Ты вошла в зал тихо, чтобы не мешать. Просторное помещение было залито мягким светом. Зеркала по стенам, гладкий деревянный пол, и в центре — Хан. Он двигался под музыку, словно не танцевал, а разговаривал с тишиной.
Ты знала, что он хореограф, знала, что у него ученики, что его номера ставят на фестивалях. Но ты никогда не видела его так — один, без публики, без камеры. Только он и движение. Это был не просто танец. Это была исповедь.
Ты присела на пол у стены и смотрела.
Он не заметил тебя сразу. Его лицо было сосредоточено, будто он вёл диалог с прошлым. В каждом движении — пережитое, боль, надежда. Пауза. Поворот.

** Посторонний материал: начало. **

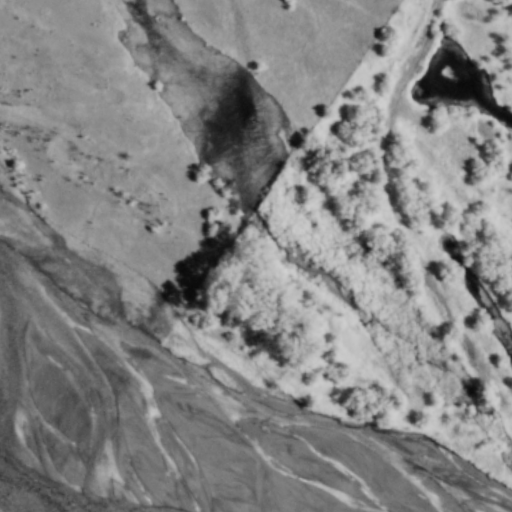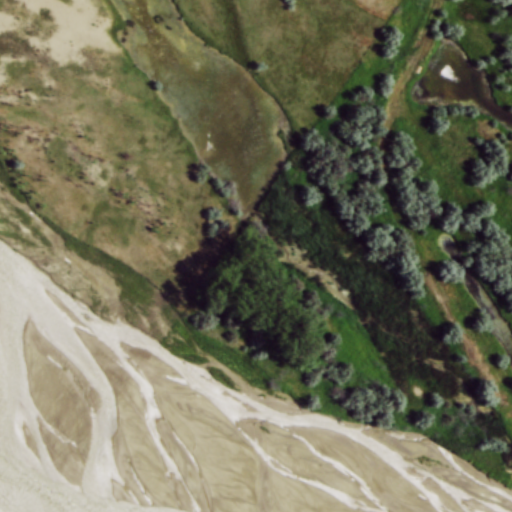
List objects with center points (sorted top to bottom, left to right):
river: (64, 483)
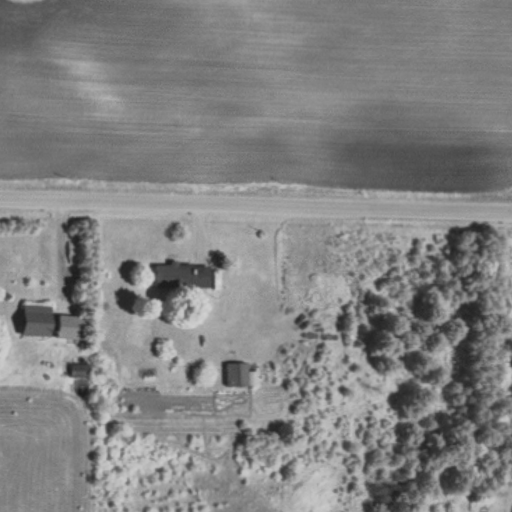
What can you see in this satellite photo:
road: (256, 205)
building: (180, 277)
building: (37, 322)
building: (71, 328)
building: (236, 375)
road: (508, 442)
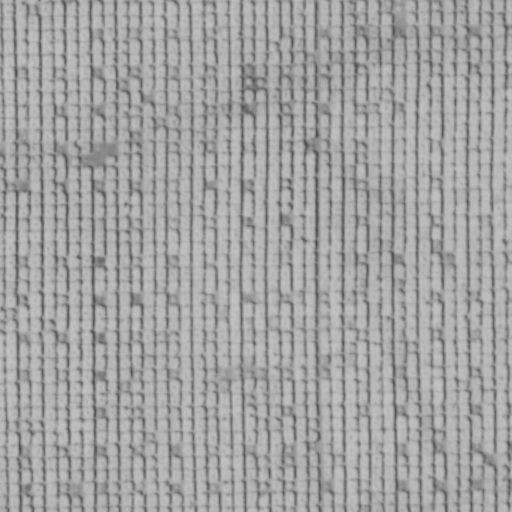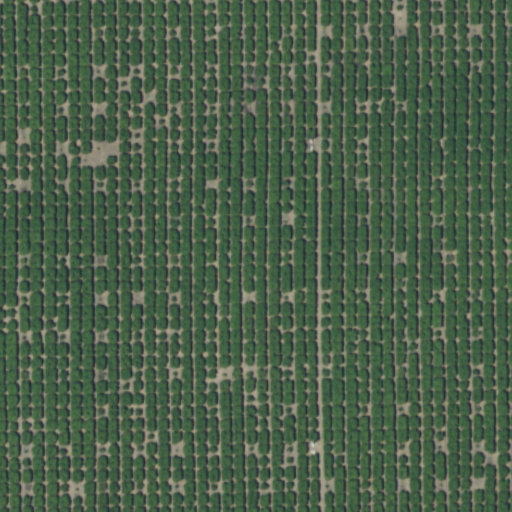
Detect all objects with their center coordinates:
road: (129, 247)
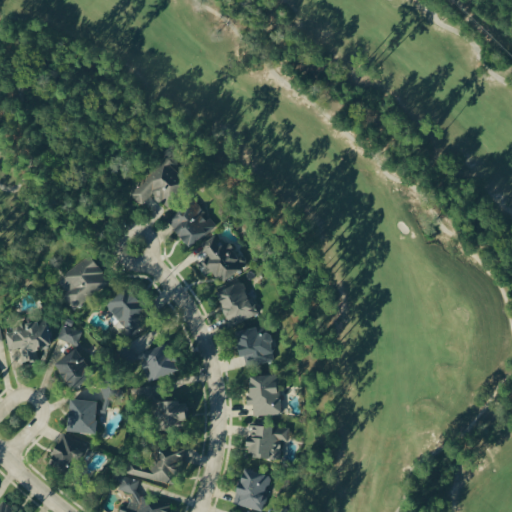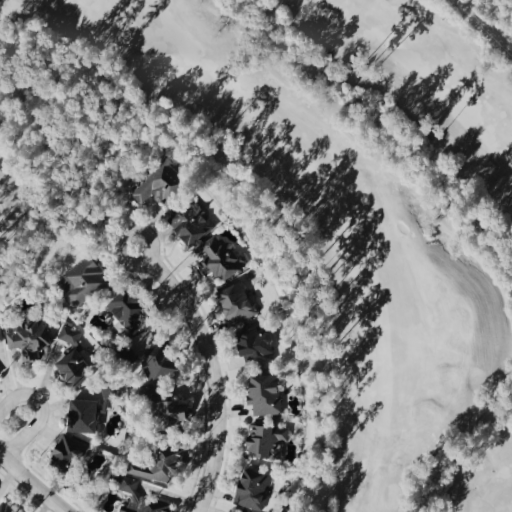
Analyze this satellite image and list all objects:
building: (164, 187)
park: (303, 204)
building: (193, 226)
building: (222, 262)
building: (83, 283)
building: (238, 305)
road: (506, 306)
building: (132, 316)
building: (1, 338)
building: (39, 340)
building: (256, 348)
building: (161, 365)
building: (76, 368)
road: (211, 369)
building: (0, 377)
building: (266, 398)
road: (40, 415)
building: (175, 417)
building: (84, 419)
building: (267, 444)
building: (71, 454)
building: (159, 470)
road: (30, 484)
building: (253, 492)
building: (137, 498)
building: (4, 508)
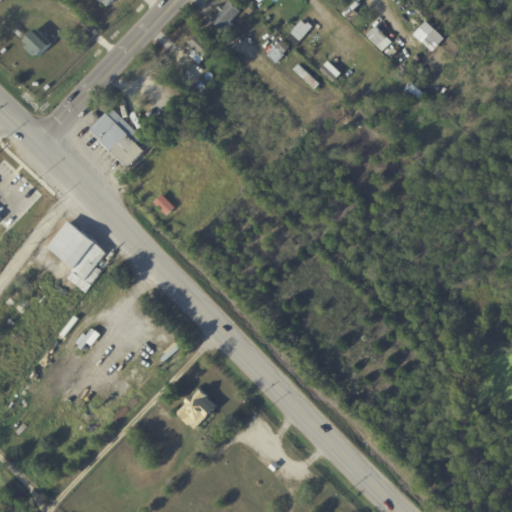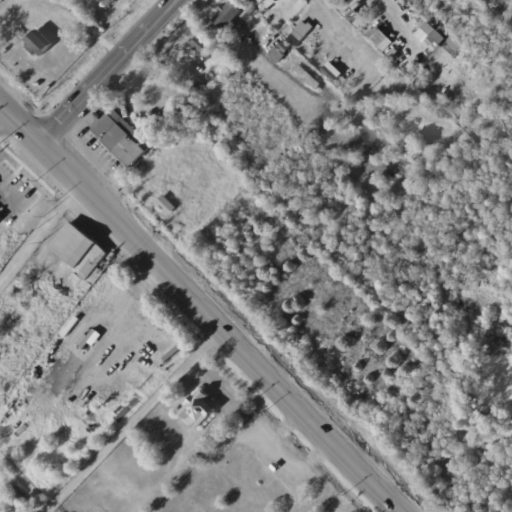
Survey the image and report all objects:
building: (261, 1)
building: (108, 2)
building: (109, 3)
building: (354, 9)
building: (251, 12)
building: (226, 14)
building: (227, 17)
building: (300, 32)
building: (377, 36)
building: (429, 36)
building: (297, 38)
building: (36, 44)
building: (202, 44)
building: (38, 46)
building: (203, 46)
building: (279, 51)
building: (280, 52)
building: (298, 60)
building: (417, 64)
building: (335, 67)
road: (105, 70)
building: (194, 74)
building: (331, 74)
building: (414, 91)
building: (120, 138)
building: (118, 139)
road: (2, 158)
building: (165, 205)
building: (166, 206)
road: (41, 235)
building: (80, 255)
building: (81, 256)
building: (69, 306)
road: (201, 307)
building: (11, 313)
building: (26, 324)
building: (55, 326)
building: (47, 331)
building: (198, 409)
building: (199, 410)
road: (134, 419)
building: (199, 459)
park: (259, 477)
road: (25, 482)
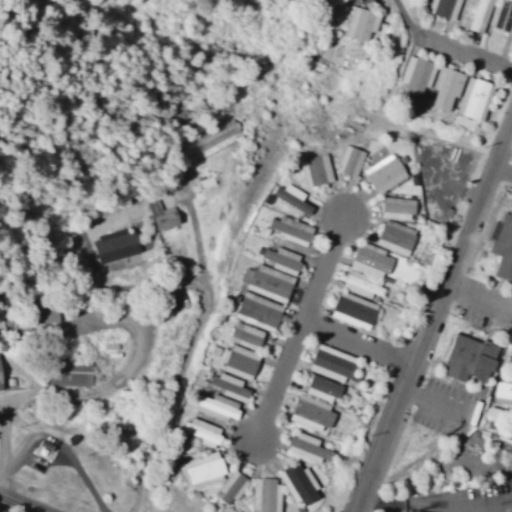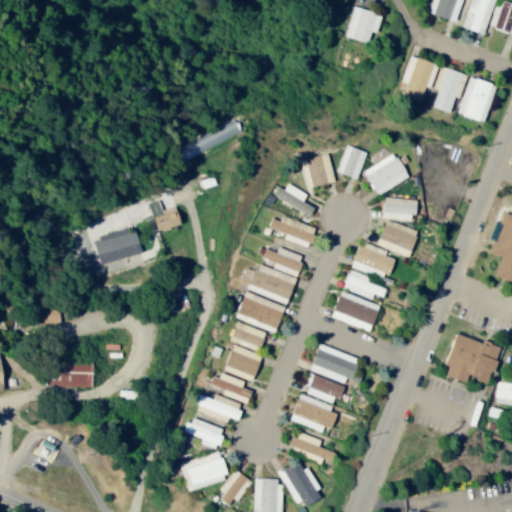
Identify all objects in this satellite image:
building: (442, 8)
building: (475, 14)
building: (501, 16)
building: (359, 23)
road: (465, 60)
building: (415, 76)
building: (444, 87)
building: (472, 97)
building: (348, 160)
building: (313, 168)
building: (382, 172)
building: (289, 196)
building: (395, 207)
building: (288, 228)
building: (392, 238)
building: (112, 244)
building: (502, 247)
building: (279, 258)
building: (367, 260)
building: (264, 280)
building: (357, 283)
road: (480, 298)
building: (255, 309)
building: (350, 309)
building: (42, 313)
road: (439, 315)
building: (242, 333)
road: (300, 335)
building: (511, 335)
road: (360, 350)
building: (465, 357)
building: (237, 360)
building: (329, 361)
building: (66, 371)
road: (184, 372)
building: (227, 385)
building: (319, 387)
building: (502, 392)
building: (214, 406)
building: (308, 411)
building: (201, 431)
building: (306, 444)
building: (199, 470)
building: (297, 483)
building: (229, 487)
building: (263, 494)
road: (7, 508)
building: (415, 511)
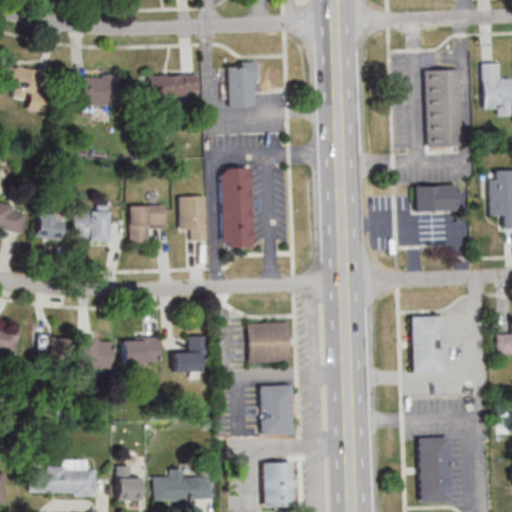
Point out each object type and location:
road: (205, 13)
road: (424, 18)
road: (167, 29)
road: (449, 36)
building: (171, 84)
building: (26, 85)
building: (238, 85)
building: (238, 85)
building: (93, 89)
building: (493, 89)
building: (439, 106)
building: (440, 107)
road: (230, 114)
road: (463, 141)
road: (301, 153)
road: (240, 155)
building: (432, 196)
building: (499, 197)
building: (433, 198)
building: (231, 206)
building: (232, 206)
building: (11, 217)
building: (190, 217)
road: (406, 220)
building: (141, 221)
building: (45, 223)
building: (87, 224)
road: (251, 253)
road: (453, 253)
road: (292, 255)
road: (344, 255)
road: (396, 256)
road: (255, 285)
building: (7, 339)
building: (264, 341)
building: (265, 341)
building: (503, 341)
building: (423, 343)
building: (423, 343)
building: (48, 349)
building: (137, 349)
building: (90, 353)
building: (187, 356)
road: (226, 369)
road: (412, 374)
road: (290, 376)
road: (479, 394)
building: (272, 408)
building: (273, 408)
road: (264, 449)
building: (431, 468)
building: (431, 469)
building: (511, 472)
building: (62, 479)
building: (125, 483)
building: (274, 483)
building: (275, 483)
building: (1, 487)
building: (179, 487)
road: (432, 506)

Резкий выпад — как крик. А потом — мягкое, почти нежное скольжение, будто он прощал что-то, кого-то.
Он остановился, тяжело дыша. Увидел тебя в зеркале.
— Ты здесь?
— Уже минут десять, — улыбнулась ты. — Это было красиво. Правда.
Он сел рядом, спина к зеркалу.
— Это номер, который я никому не показываю. Я его не ставлю на сцену.
— Почему?
— Потому что это — я. Настоящий. И я не уверен, что кто-то должен это видеть.
Ты молча взяла его за руку. А сердечко у двоих ёкнуло.